- Developer: The Software Toolworks
- Publisher: Mindscape
- Platforms: MS-DOS, Windows 3.x, Sega CD
- Release: 1993: MS-DOS November 1994: Windows
- Genre: Chess
- Modes: Single-player, multiplayer

= Star Wars Chess =

1993 video game

Star Wars Chess is a 1993 chess video game developed by The Software Toolworks, based on the Star Wars film franchise and published by Mindscape for MS-DOS, Sega CD, and Windows 3.x. A 3DO version was planned but never released.

==Gameplay==
The game uses characters from the films in lieu of normal chess pieces, and a short animated battle takes place when a piece is taken, much like in the similar game Battle Chess (which itself was inspired by the holographic chess game shown in Star Wars. All 72 animated capture sequences were produced and directed by Kevin Coffey, assisted by a team of animators, who recollected on his personal website: “ as in real life, sometimes the good guys won and sometimes they lost. It was all in good fun, however.”

==Reception==
Computer Gaming World concluded that T2 Chess Wars and Star Wars Chess "are examples of marketing at its best (or worst, depending on your point of view)".

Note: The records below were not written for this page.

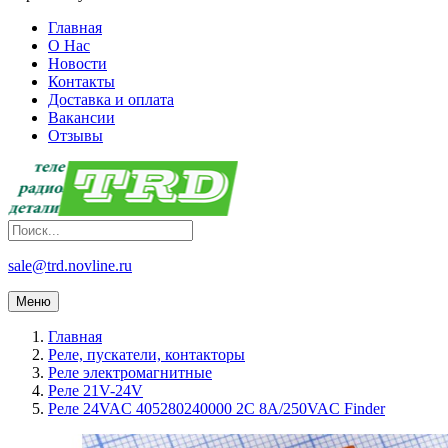
Главная
О Нас
Новости
Контакты
Доставка и оплата
Вакансии
Отзывы
sale@trd.novline.ru
Меню
Главная
Реле, пускатели, контакторы
Реле электромагнитные
Реле 21V-24V
Реле 24VAC 405280240000 2C 8A/250VAC Finder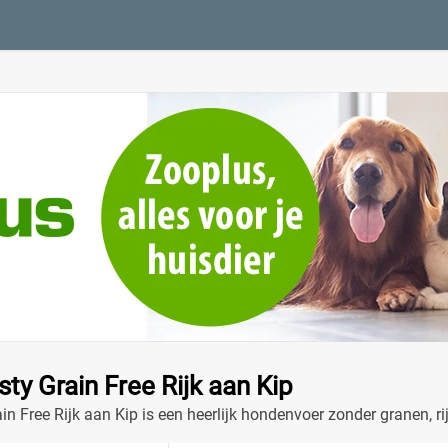
sty Grain Free Rijk aan Kip
in Free Rijk aan Kip is een heerlijk hondenvoer zonder granen, ri
eden!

Mega Magazine giving Star Wars Chess a 60 percent rating stating "The chances are that if you take your chess at all seriously, you wouldn't really enjoy this."

In 1996, Computer Gaming World declared Star Wars Chess the 49th-worst computer game ever released stating: "Proof that there really is no intelligent life (or AI) even in a galaxy far, far away".

GamePro magazine however praised the game's action scenes, sound, detailed animation and stating "Chess purists and Star Wars purists alike will enjoy this one. Most impressive!"